### DONNÉES BRUTES
--------------------------------

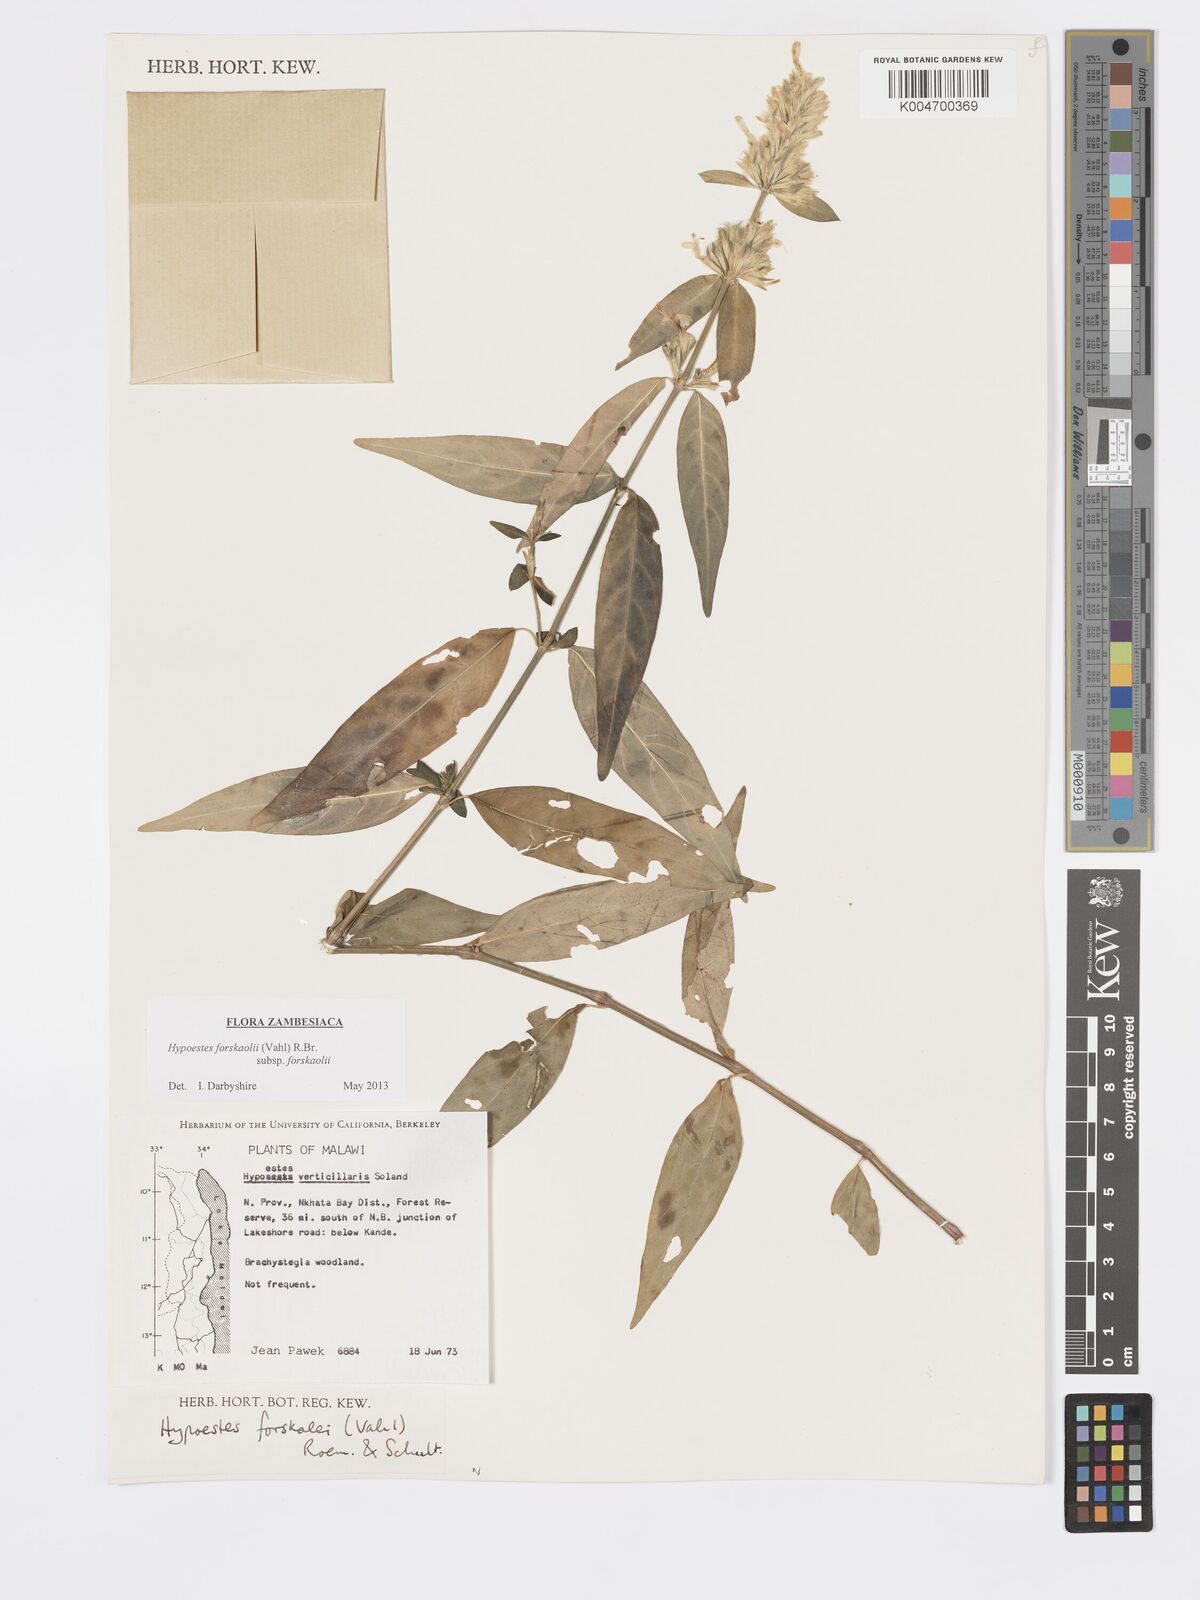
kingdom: Plantae
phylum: Tracheophyta
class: Magnoliopsida
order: Lamiales
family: Acanthaceae
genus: Hypoestes
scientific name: Hypoestes forskaolii
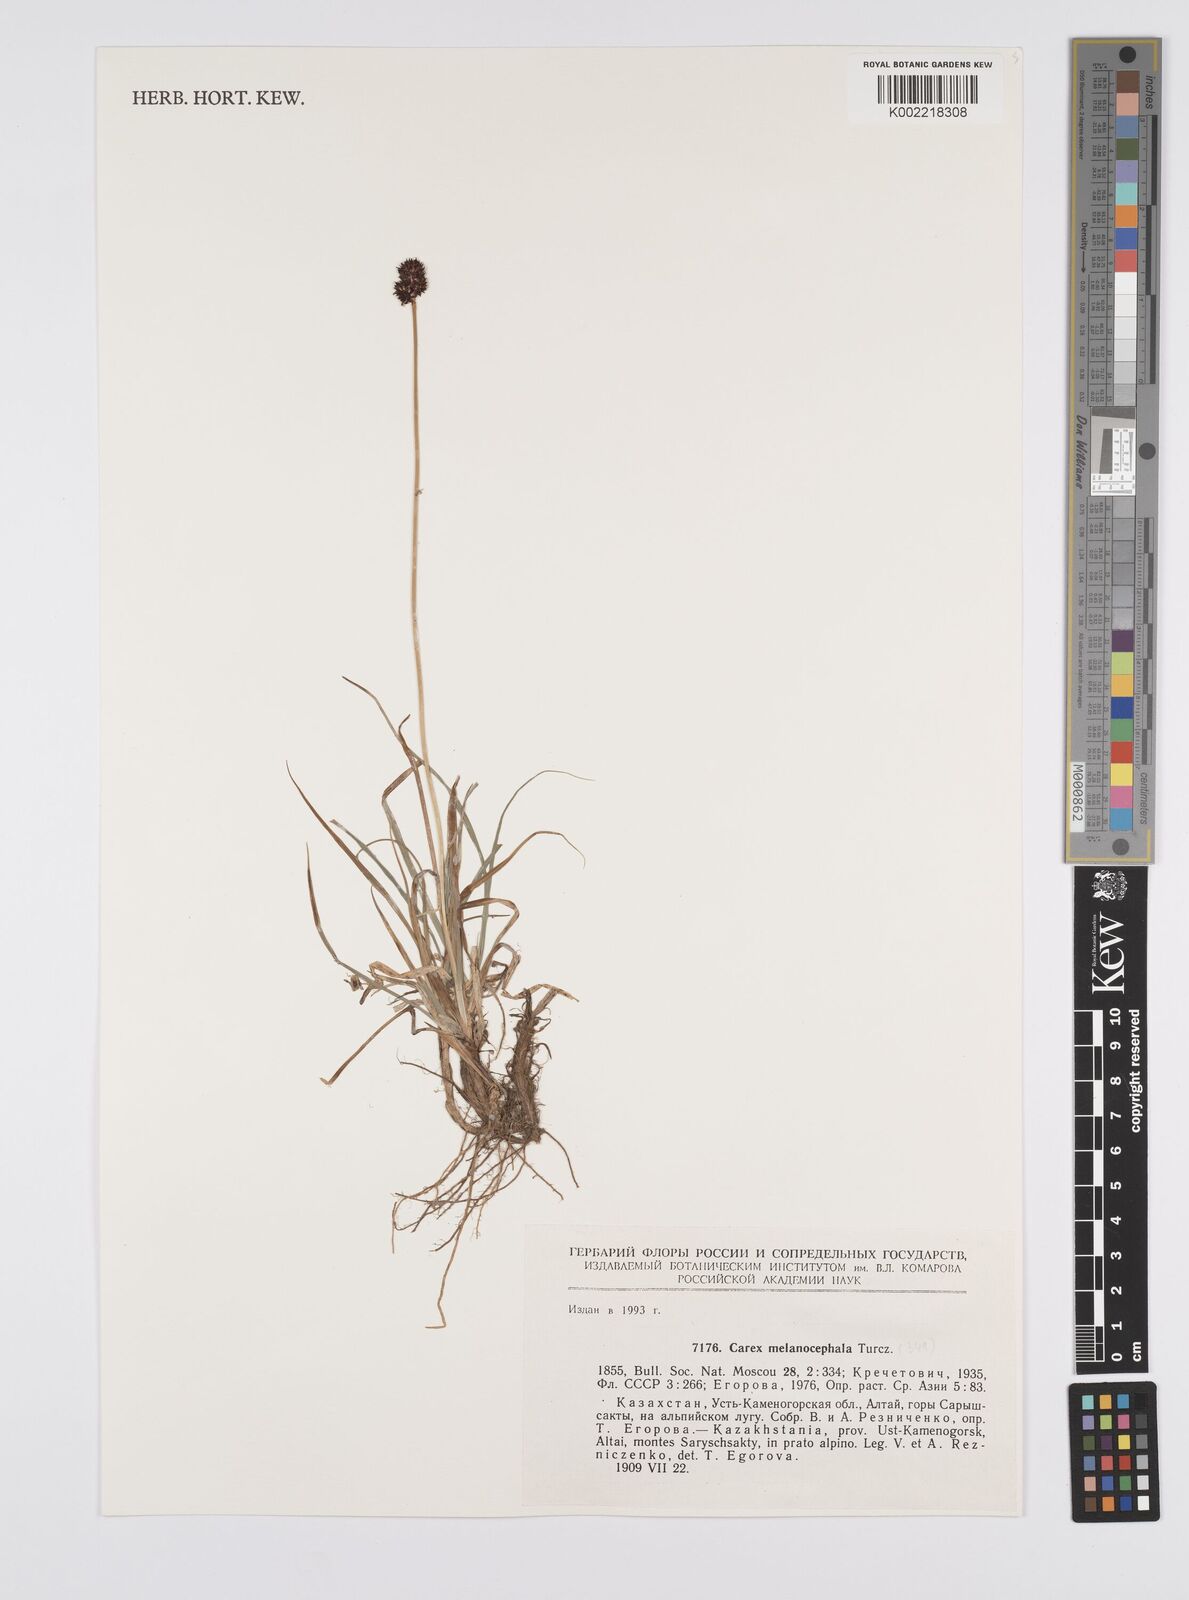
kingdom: Plantae
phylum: Tracheophyta
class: Liliopsida
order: Poales
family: Cyperaceae
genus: Carex
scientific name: Carex melanocephala
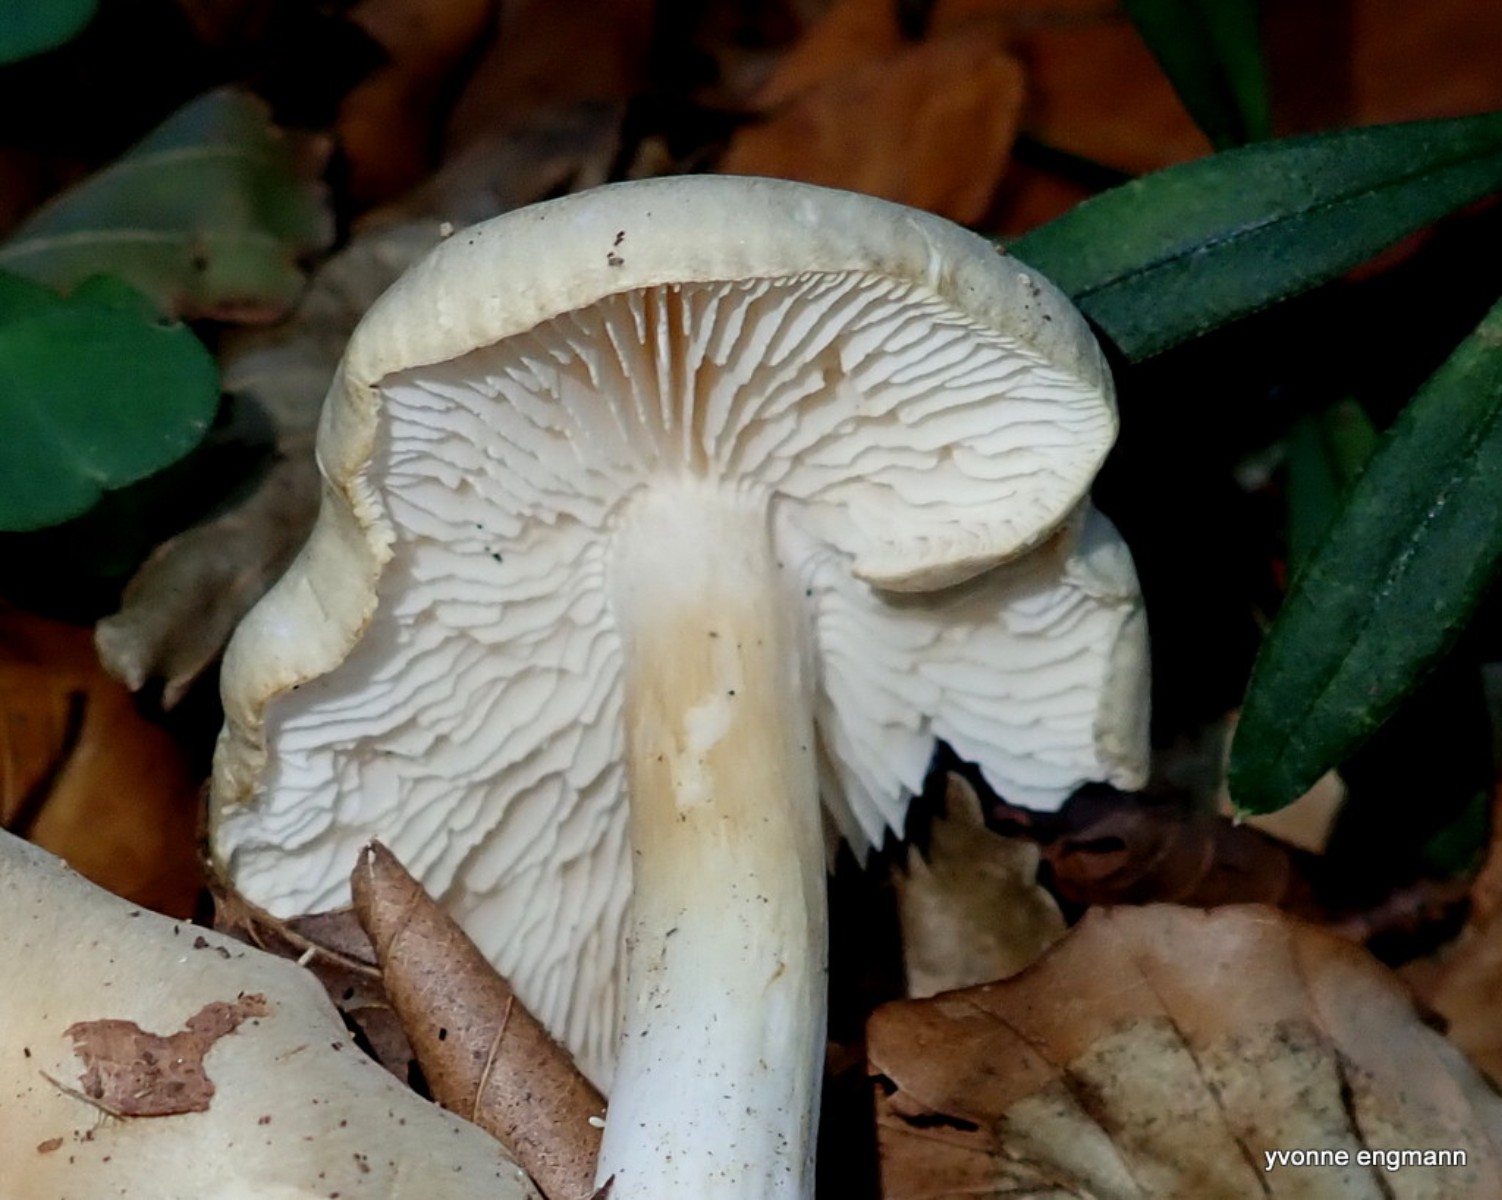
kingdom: Fungi
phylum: Basidiomycota
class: Agaricomycetes
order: Agaricales
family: Tricholomataceae
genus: Tricholoma
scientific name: Tricholoma lascivum
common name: stinkende ridderhat
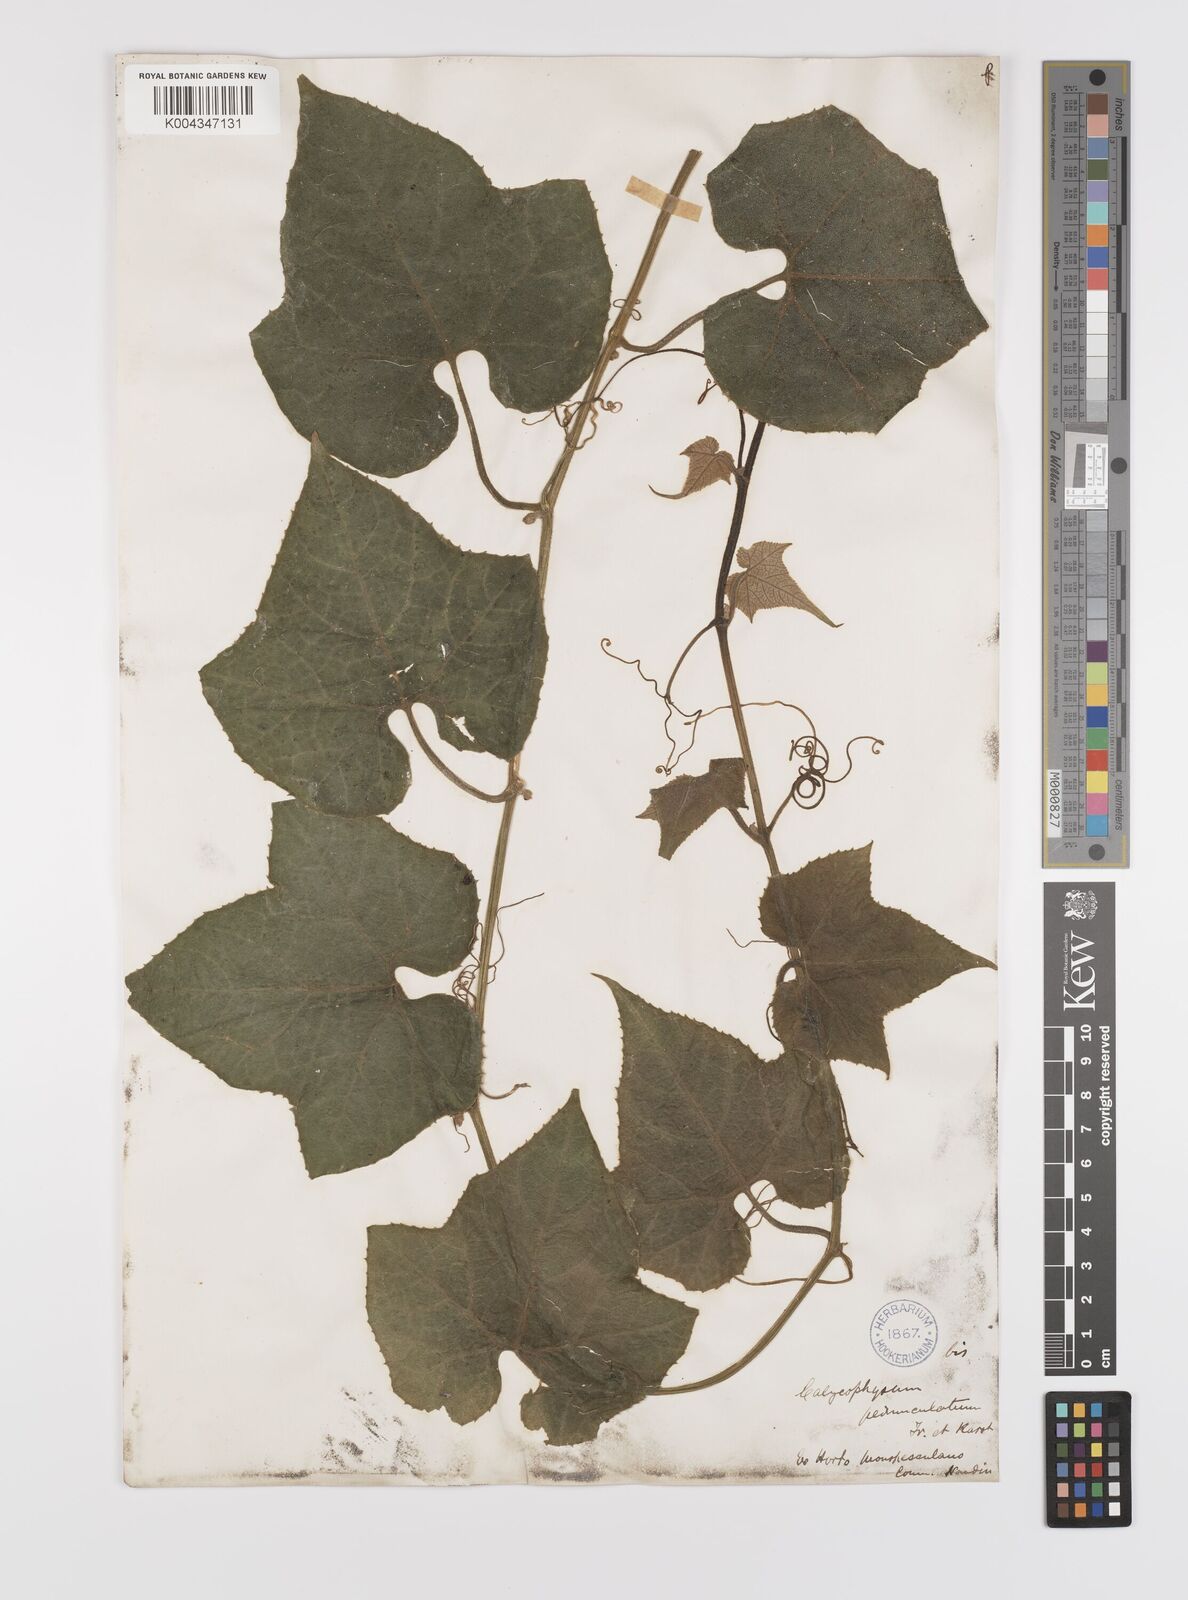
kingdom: Plantae
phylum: Tracheophyta
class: Magnoliopsida
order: Cucurbitales
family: Cucurbitaceae
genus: Calycophysum
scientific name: Calycophysum pedunculatum
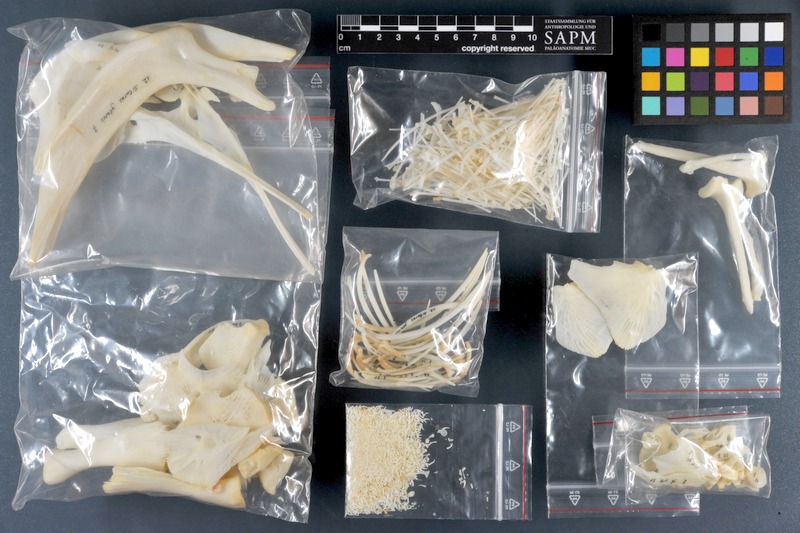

--------------------------------

### CONSIGNE
Réécrivez les lignes des items en partant de celle qui contient « common name: stinkende ridderhat » et en allant jusqu'à la fin des items, en remplaçant « genus » par « genre » sans rien modifier d'autre. N'incluez pas les images dans votre réponse.

### RÉSULTAT
common name: stinkende ridderhat
kingdom: Plantae
phylum: Tracheophyta
class: Magnoliopsida
order: Cucurbitales
family: Cucurbitaceae
genre: Calycophysum
scientific name: Calycophysum pedunculatum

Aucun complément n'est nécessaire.